Ihre Aufgaben =>
A. Schreiben Sie aus dem Bericht über die Zusammenarbeit gegen Ehrenmorde den Abschnitt von „Wenn es darum“ bis „Harald Wolf (Linkspartei/PDS).“ wortgetreu ab.
B. Wer hatte laut dem Bericht über die Zusammenarbeit gegen Ehrenmorde die türkische Delegation nach Berlin eingeladen?
C. Setzen Sie den Bericht über die Zusammenarbeit zwischen Berlin und der Türkei gegen Ehrenmorde im Anschluss an seinen letzten Satz fort.

Zu untersuchender Text =>
---------------

Politiker und Popstars aus der Türkei und Berlin setzen sich gemeinsam für die Rechte von Frauen ein

Wenn es darum geht, Zwangsehen und so genannte Ehrenmorde zu verhindern, arbeiten das Land Berlin und die Türkei immer intensiver zusammen. Bis zum gestrigen Freitag besuchte eine Delegation des türkischen Untersuchungsausschusses zu „Ehrenmorden“ für drei Tage die Stadt. Die Türkische Gemeinde hatte die Politiker und Experten nach Berlin eingeladen, um Erfahrungen auszutauschen und gemeinsam nach Lösungen zu suchen. Sie trafen unter anderen die Integrationsbeauftragten von Bundesregierung und Senat, Innensenator Ehrhart Körting (SPD) und Wirtschaftssenator Harald Wolf (Linkspartei/PDS).

---------------

Bereitgestellte Daten =>
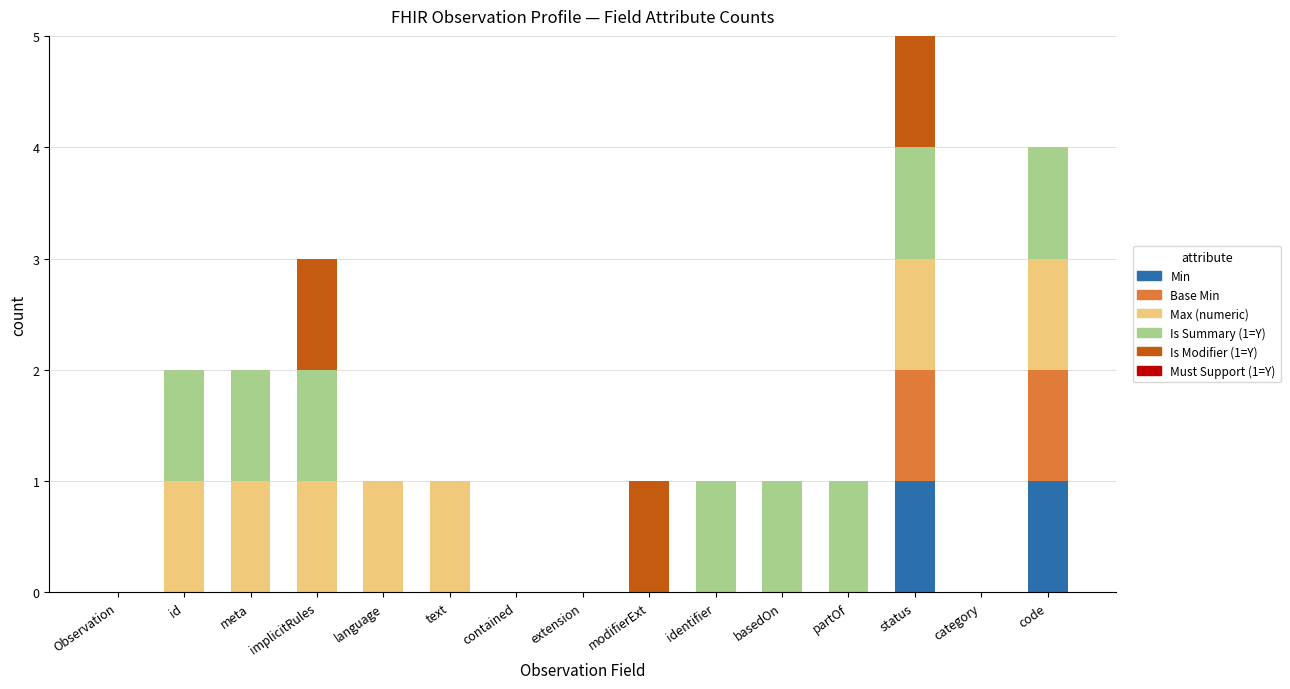

Are the bars horizontal?

No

---------------

Lösungen =>
A.
Wenn es darum geht, Zwangsehen und so genannte Ehrenmorde zu verhindern, arbeiten das Land Berlin und die Türkei immer intensiver zusammen. Bis zum gestrigen Freitag besuchte eine Delegation des türkischen Untersuchungsausschusses zu „Ehrenmorden“ für drei Tage die Stadt. Die Türkische Gemeinde hatte die Politiker und Experten nach Berlin eingeladen, um Erfahrungen auszutauschen und gemeinsam nach Lösungen zu suchen. Sie trafen unter anderen die Integrationsbeauftragten von Bundesregierung und Senat, Innensenator Ehrhart Körting (SPD) und Wirtschaftssenator Harald Wolf (Linkspartei/PDS).

B. Die Türkische Gemeinde.

C.
Auch andere Berliner engagieren sich gegen „Ehrenmorde“: Oft sind sie türkischer, arabischer oder kurdischer Herkunft. Der Schöneberger Migrationsexperte Ahmet Dag und die Sivan-Perwer-Stiftung, die mit der Unesco kooperiert, laden am heutigen Sonnabend um 20 Uhr zu einem Konzert gegen Ehrenmorde mit türkischen und kurdischen Popstars ins Tempodrom.

Ehrenmorde seien kein typisch kurdisches, islamisches oder türkisches Phänomen, sagte Yakin Ertürk, UN–Sonderberichterstatterin über Gewalt gegen Frauen. Sie begleitete die türkische Delegation. „Vielmehr sind diese Morde ein soziales Problem.“ Seit etwa zehn Jahren ändere sich die Wahrnehmung in der Türkei, sagte Kenan Kolat, der Vorsitzende der Türkischen Gemeinde Deutschland. Das zeige schon die Existenz des Untersuchungsausschusses zum Thema Ehrenmord. Der erarbeitete die erste Statistik: In den vergangenen fünf Jahren wurden in der Türkei 1091 Morde und Mordversuche um der Ehre willen begangen. Allerdings seien unter den Opfern auch Männer. Denn zu den Mordtaten, die aus verletzter Ehre begangen werden, zählen auch die Tötungsdelikte zwischen verfeindeten Familien.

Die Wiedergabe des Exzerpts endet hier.